A new book, “The Global Pigeon,” by Colin Jerolmack, an assistant professor of sociology at New York University who spent three years hanging out with pigeon fliers, makes the point that pigeon breeding brought Italian-Americans and other ethnic whites “into contact with people of a different ethnic and age cohort with whom they were not voluntarily associating before.”
“African-Americans in Bed-Stuy who mostly hang out with other African-Americans, because they keep pigeons wind up being friends with these 85-year-old white guys they would not usually associate with,” Dr.
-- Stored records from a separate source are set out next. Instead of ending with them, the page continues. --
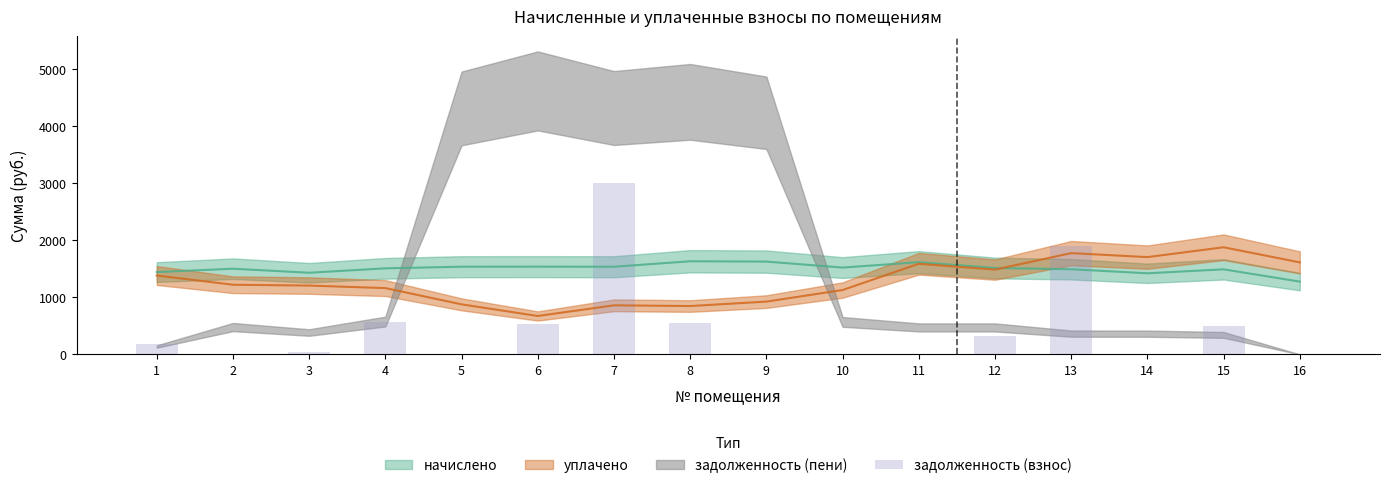

Which has a higher value, 1 or 5?

1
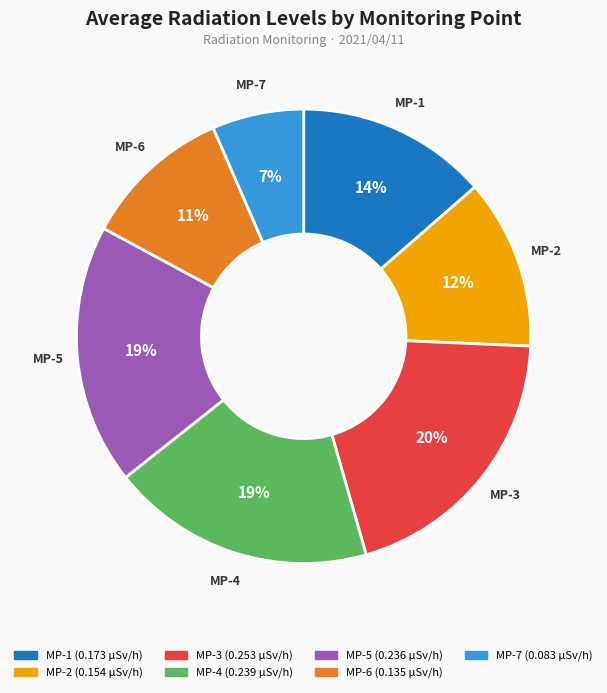

Do MP-2 and MP-5 together represent more than half of the pie?

No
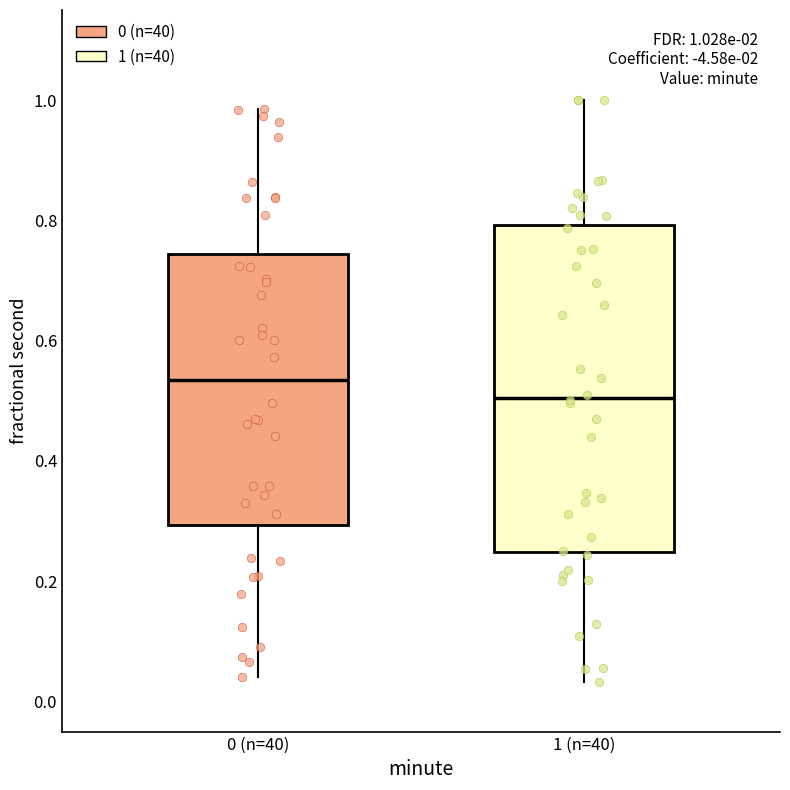

Which box's median line is the highest?

0 (n=40)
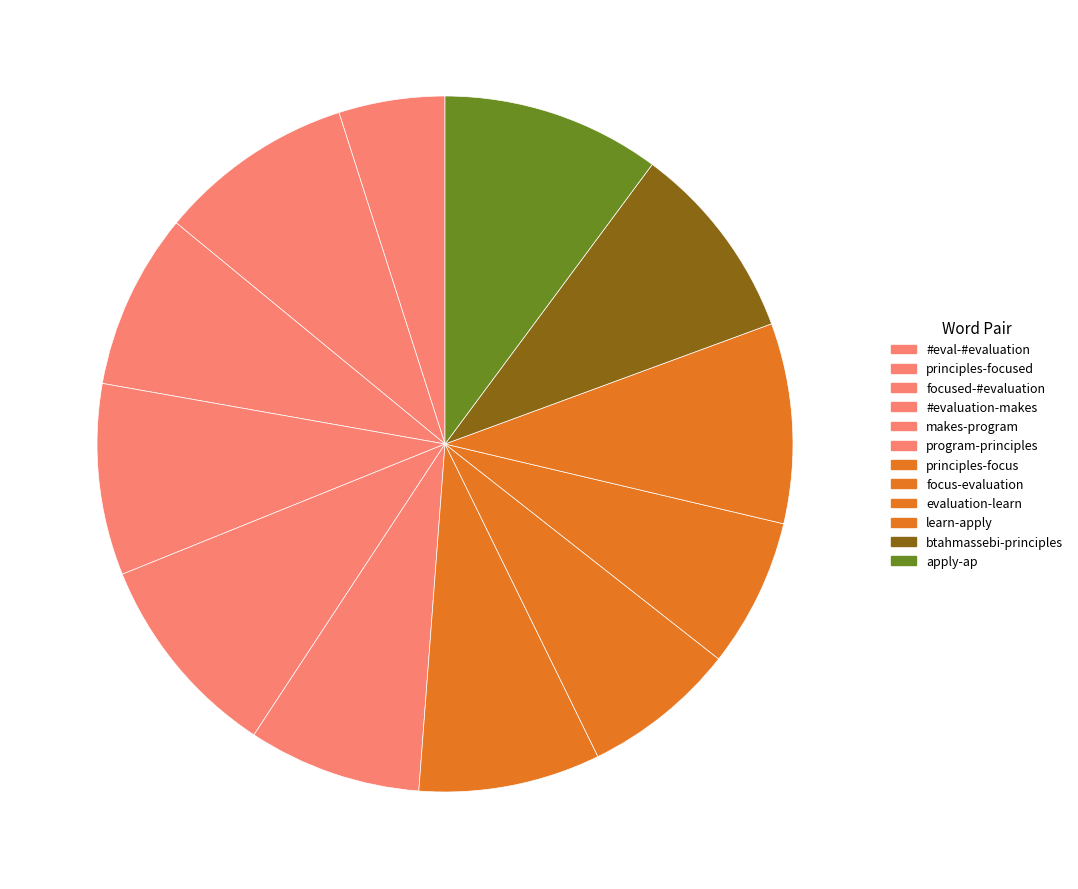

Count the number of slices in the pie.

12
Jerolmack said in an interview.
» NY Times: Centers See New Faces Seeking Test Prep
It’s no surprise to the average New York parent that so-called cram schools, once the cultural domain of Chinese-, Korean- and Russian-American students, have gained traction with non-Asian parents hoping to grab slots in competitive gifted programs and coveted middle and high schools by improving their children’s test scores.
But whereas five years ago owners of cram schools were surprised to encounter non-Asian students in their waiting rooms, now they are muscling one another for their business, handing out book bags with the names of their schools scrawled across the front, attending summer camp fairs in synagogues and school cafeterias, hiring receptionists who speak English, and aggressively pitting themselves against the Japanese cram school behemoth, Kumon, which dominates the local market.
Some are even changing their names. Horizon, a well-reputed cram school in Bensonhurst, Brooklyn, known among Chinese-American families for funneling students into Stuyvesant High School and NEST+m, was recently rechristened Gifted Kids New York City. “It’s a little more appealing to Caucasian parents,” said the owner, Andrew Chan, who tells prospective parents from Park Slope and Williamsburg, Brooklyn, that he is offering “Chinese rigor” with Western-style teaching methods.
All across Mexico’s ruddy central plains, most of the people who could go north already have. In a region long regarded as a bellwether of illegal immigration — where the flow of migrants has often seemed never-ending — the streets are wind-whipped and silent. Homes await returning families, while dozens of schools have closed because of a lack of students. Here in El Cargadero, a once-thriving farm community of 3,000, only a few hundred people remain, at most.
“It’s not like it used to be,” said Fermin Saldivar Ureño, 45, an avocado farmer whose 13 brothers and sisters are all in California. “I have three kids, my parents had 14. There just aren’t as many people to go.”